12 NGOs joint statement: “Attacks on critical infrastructure, and here also on "supranational critical information infrastructure" (which should be understood to include the Domain Name System and other elements of the public core of the Internet), pose not only "a threat to security but also to economic development and people’s livelihoods" (paragraph 19). We suggest that this human cost of attacks on critical infrastructure and their impact on human rights be directly and clearly referred to in the report.“

and 

“We support the recommendation in paragraph 38 that the general availability or integrity of the public core of the Internet should be protected, which should be understood as further specification or elaboration of the already agreed 2015 GGE norms to protect critical infrastructure.

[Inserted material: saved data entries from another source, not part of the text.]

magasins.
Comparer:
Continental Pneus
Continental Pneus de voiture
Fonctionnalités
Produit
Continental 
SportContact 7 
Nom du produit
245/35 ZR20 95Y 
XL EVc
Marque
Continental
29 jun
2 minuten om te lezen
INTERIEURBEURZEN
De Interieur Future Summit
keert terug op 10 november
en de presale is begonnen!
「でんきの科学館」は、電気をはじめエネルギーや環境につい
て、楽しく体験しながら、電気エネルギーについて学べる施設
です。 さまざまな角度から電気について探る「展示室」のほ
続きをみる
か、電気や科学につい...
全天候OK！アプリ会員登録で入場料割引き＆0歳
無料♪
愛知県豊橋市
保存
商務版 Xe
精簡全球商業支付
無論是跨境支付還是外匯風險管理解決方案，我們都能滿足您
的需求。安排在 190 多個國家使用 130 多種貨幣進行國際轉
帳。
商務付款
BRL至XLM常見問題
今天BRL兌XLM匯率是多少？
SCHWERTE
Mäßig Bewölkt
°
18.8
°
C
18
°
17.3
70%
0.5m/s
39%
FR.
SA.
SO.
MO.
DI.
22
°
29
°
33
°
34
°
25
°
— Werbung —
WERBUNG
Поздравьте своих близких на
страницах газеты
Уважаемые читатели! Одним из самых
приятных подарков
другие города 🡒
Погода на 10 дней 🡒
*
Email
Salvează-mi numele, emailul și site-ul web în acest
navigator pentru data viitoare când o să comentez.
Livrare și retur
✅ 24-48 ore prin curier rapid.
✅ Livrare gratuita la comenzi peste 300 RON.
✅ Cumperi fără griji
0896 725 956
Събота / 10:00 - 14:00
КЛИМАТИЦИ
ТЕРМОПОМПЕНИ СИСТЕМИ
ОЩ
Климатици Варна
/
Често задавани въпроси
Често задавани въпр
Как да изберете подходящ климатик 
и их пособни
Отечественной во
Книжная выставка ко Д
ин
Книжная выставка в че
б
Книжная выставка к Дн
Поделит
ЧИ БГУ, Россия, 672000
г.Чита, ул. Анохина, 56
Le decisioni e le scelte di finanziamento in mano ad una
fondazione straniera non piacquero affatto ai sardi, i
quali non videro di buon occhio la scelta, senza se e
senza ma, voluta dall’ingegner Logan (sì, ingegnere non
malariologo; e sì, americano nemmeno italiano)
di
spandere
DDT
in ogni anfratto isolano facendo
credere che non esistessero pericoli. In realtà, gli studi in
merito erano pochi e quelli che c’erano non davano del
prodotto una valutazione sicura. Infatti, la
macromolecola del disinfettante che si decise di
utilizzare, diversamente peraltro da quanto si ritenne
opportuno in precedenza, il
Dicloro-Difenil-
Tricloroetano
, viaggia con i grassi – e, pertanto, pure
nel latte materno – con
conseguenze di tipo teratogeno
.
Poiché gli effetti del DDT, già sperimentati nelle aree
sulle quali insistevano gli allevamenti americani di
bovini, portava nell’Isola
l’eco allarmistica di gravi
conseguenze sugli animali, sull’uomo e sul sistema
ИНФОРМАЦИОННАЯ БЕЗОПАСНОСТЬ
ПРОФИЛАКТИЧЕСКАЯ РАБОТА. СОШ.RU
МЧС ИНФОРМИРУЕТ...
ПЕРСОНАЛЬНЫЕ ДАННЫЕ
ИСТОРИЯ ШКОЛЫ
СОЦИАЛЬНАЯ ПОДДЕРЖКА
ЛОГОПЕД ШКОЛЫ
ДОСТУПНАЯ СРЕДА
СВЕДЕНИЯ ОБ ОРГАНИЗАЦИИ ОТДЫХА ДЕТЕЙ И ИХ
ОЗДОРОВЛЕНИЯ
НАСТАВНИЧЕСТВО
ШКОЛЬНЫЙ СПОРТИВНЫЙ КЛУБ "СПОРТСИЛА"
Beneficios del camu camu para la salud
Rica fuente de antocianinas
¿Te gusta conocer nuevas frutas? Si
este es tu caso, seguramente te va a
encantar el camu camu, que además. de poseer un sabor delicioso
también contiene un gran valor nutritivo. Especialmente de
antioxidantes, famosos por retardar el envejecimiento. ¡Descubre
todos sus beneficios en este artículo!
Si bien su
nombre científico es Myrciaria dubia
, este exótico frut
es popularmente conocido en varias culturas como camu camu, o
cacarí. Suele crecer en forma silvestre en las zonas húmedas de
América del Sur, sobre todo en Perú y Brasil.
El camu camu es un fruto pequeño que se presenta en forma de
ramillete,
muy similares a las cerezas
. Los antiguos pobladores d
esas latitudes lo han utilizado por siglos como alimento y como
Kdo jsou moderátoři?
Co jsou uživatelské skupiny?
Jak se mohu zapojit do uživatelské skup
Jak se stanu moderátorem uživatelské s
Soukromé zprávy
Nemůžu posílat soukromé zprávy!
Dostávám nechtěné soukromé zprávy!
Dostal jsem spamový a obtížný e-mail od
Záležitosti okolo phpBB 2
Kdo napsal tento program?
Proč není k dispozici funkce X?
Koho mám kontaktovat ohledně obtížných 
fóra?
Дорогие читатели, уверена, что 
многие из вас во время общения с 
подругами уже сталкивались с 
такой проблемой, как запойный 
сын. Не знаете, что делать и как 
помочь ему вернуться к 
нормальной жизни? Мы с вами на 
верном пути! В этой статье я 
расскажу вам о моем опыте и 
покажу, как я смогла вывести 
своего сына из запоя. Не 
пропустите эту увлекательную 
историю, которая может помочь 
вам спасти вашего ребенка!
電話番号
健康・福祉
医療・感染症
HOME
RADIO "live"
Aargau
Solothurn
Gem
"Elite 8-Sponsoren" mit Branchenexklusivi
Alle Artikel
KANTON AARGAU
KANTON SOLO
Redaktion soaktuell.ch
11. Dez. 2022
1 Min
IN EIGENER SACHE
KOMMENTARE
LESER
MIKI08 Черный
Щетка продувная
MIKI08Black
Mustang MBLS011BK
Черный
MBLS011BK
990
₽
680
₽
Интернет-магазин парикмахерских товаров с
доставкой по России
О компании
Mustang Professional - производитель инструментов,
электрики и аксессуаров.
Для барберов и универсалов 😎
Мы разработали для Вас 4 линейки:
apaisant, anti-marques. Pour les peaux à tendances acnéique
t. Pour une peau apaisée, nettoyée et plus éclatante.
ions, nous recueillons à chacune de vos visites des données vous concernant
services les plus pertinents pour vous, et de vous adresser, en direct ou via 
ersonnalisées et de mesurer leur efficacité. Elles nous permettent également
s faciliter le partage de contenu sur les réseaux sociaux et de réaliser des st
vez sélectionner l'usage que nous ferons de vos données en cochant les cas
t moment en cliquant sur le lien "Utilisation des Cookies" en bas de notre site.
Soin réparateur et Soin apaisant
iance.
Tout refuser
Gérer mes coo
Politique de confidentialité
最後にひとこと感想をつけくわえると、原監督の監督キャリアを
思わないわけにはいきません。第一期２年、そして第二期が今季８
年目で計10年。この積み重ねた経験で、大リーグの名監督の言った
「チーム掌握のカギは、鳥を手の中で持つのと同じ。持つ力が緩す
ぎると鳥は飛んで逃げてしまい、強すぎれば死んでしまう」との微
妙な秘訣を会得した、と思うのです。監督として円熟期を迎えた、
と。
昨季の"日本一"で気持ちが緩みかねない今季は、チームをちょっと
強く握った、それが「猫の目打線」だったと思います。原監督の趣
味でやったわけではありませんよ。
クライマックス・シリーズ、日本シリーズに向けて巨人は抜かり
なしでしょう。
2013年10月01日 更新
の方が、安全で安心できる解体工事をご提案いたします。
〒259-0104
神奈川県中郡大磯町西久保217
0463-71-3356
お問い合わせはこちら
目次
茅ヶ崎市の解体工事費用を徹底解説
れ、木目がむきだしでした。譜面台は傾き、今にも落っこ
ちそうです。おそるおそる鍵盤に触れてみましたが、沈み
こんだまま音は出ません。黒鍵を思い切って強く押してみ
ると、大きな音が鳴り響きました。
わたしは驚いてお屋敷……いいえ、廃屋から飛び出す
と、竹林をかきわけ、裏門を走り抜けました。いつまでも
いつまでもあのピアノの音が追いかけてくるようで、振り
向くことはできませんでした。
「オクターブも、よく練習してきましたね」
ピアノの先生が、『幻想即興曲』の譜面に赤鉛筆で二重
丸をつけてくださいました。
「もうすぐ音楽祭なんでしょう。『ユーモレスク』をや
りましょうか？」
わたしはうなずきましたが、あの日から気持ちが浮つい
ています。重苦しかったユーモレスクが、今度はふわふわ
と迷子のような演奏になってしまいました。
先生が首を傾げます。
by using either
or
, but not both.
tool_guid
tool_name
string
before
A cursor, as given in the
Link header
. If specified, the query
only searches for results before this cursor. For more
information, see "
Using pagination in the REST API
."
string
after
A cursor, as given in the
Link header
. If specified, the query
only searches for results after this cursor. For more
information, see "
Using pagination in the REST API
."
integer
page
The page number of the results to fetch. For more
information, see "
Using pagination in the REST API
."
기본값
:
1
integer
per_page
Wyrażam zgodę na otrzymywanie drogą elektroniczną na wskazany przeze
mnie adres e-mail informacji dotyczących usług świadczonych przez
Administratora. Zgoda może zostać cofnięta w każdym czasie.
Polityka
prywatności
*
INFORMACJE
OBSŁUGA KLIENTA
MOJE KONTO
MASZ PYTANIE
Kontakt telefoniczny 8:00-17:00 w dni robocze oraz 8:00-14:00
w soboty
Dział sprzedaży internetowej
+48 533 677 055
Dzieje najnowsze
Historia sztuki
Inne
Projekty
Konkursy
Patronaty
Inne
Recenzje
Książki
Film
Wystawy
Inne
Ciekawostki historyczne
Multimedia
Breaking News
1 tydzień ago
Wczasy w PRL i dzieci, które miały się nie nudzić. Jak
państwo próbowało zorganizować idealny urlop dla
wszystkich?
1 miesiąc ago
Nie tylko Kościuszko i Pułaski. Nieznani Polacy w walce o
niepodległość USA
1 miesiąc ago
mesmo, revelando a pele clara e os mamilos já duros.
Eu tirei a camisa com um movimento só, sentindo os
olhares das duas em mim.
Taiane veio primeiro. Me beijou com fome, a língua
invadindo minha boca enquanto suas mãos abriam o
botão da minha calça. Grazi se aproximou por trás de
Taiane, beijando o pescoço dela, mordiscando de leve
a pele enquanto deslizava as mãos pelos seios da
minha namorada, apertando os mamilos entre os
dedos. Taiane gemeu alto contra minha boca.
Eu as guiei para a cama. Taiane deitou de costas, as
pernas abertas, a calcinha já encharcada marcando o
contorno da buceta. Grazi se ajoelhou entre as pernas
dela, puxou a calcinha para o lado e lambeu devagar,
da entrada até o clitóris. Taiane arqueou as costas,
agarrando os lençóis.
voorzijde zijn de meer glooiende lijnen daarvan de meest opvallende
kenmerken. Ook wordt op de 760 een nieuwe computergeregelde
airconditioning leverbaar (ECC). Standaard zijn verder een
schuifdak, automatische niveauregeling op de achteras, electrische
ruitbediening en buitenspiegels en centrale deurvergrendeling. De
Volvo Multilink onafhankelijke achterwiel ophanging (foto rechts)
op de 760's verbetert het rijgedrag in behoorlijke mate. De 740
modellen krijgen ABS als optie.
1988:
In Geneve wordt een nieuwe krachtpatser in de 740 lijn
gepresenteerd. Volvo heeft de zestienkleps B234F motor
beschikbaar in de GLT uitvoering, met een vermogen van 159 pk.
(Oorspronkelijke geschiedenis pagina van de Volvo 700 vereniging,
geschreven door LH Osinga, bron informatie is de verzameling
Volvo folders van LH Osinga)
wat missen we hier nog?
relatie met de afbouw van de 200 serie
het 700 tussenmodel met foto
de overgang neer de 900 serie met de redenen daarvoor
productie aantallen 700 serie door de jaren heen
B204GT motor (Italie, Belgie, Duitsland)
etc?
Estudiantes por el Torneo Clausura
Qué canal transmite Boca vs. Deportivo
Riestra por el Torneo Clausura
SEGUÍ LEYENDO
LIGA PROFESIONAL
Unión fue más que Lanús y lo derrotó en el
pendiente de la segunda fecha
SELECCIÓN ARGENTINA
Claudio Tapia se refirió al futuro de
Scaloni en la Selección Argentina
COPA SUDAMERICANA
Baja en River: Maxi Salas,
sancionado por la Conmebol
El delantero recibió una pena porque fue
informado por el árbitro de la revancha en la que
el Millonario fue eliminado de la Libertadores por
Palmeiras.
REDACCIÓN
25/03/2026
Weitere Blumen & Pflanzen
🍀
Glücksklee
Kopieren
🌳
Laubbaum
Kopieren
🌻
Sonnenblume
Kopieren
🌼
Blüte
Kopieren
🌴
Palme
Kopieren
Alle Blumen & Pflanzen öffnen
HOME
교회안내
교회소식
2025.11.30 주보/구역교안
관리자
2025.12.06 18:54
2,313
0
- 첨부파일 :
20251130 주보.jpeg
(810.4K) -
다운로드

Public core refers to critical elements of the infrastructure of the Internet, namely packet routing and forwarding, naming and numbering systems, the cryptographic mechanisms of security and identity, transmission media, software, and data centers.“

(These 12 NGOs are: Access Now, Association for Progressive Communications, Centre for Communication Governance at National Law University Delhi, Derechos Digitales, Fundación Karisma, Global Partners Digital, Kenya ICT Action Network (KICTANet),  International Center for Not-for-Profit Law, R3D: Red en Defensa de los Derechos Digitales, Research ICT Africa, Media Foundation for West Africa, YMCA computer training centre and digital studio, the Gambia.)